Cash in/cash out networks will be more ubiquitous and sustainable if retail outlets are able to serve the cash needs of any bank customer. As long as Business Correspondents operate on a prepaid, real-time transaction authorization basis, there is minimal financial risk involved with cash in/out transactions at BCs. A potentially huge side-effect of IMPS is that it might allow any retailer with a bank account to service the liquidity needs of any customer of any bank – with interbank settlement at the back end. BCs’ retail outlets should not be exclusive. More to the point: Business Correspondent networks could in fact be de-linked from individual banks and made to serve any bank customer.

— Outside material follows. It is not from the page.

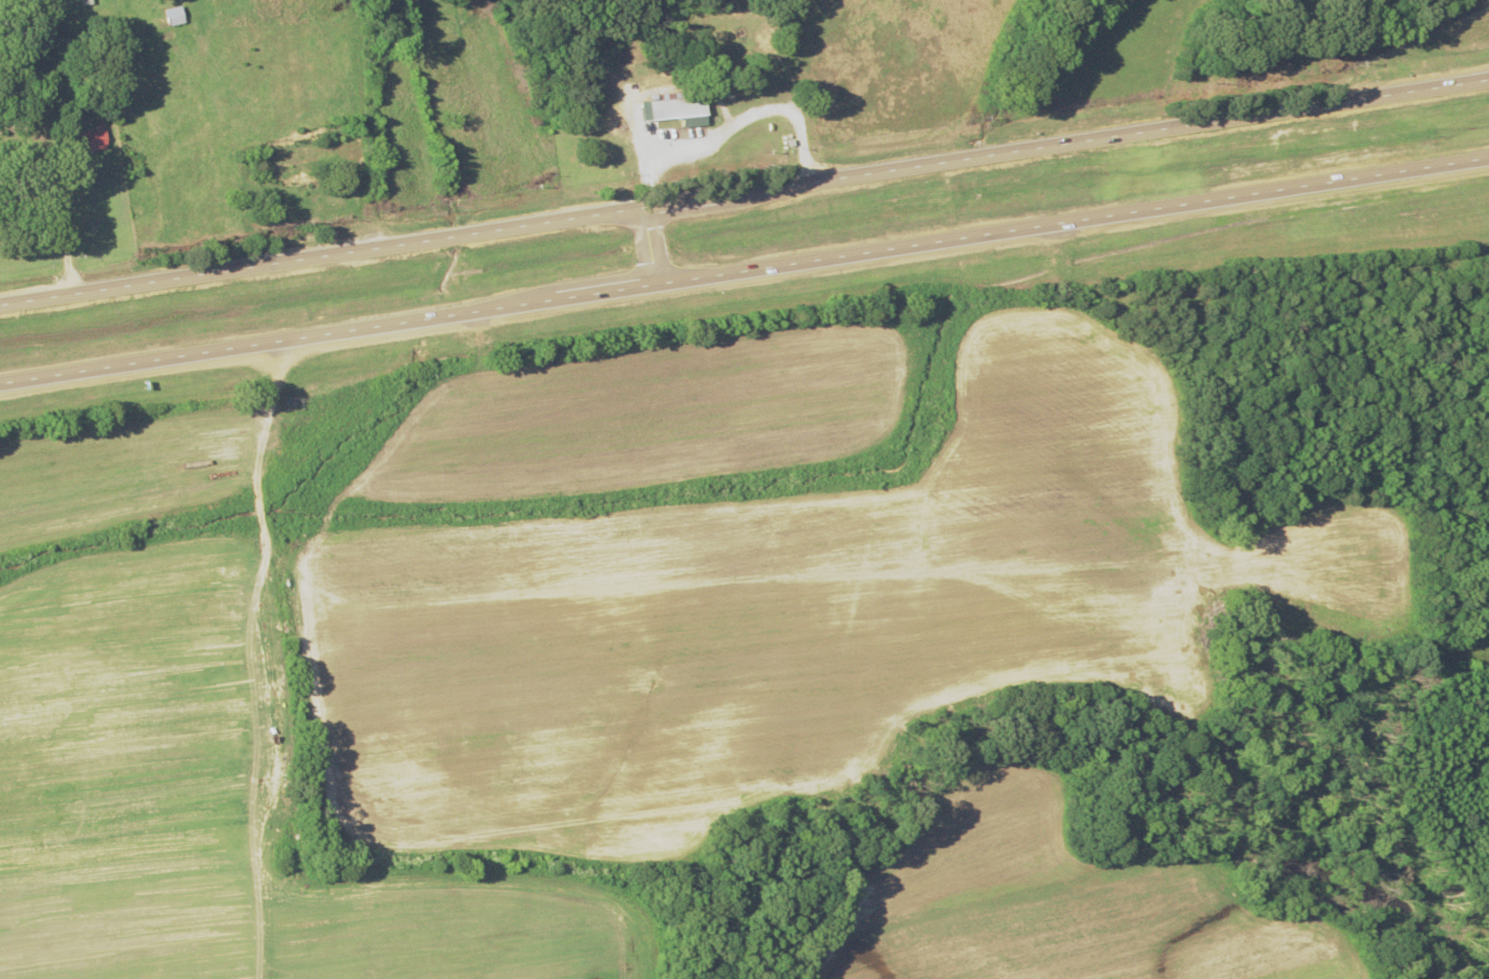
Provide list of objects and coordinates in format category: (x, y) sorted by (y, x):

There is a lot of energy and a palpable sense of possibility around financial inclusion in India. Let’s hope all these efforts do not fall short of the great hopes vested in them. An unsatisfactory outcome would be lots of new accounts and little usage – we’ve been there. We need to ensure there is convenience, value and liquidity on those accounts.
2 Responses
Ignacio, thanks for the post and for the optimistic note that we share. On small/no-frill accounts, there is a new guideline that might complicate things a bit.
See here: http://rbidocs.rbi.org.in/rdocs/notification/PDFs/COSA270111.pdf
Ignacio, thanks for the post and for the optimistic note that we share. On small/no-frill accounts, there is a new guideline that might complicate things a bit.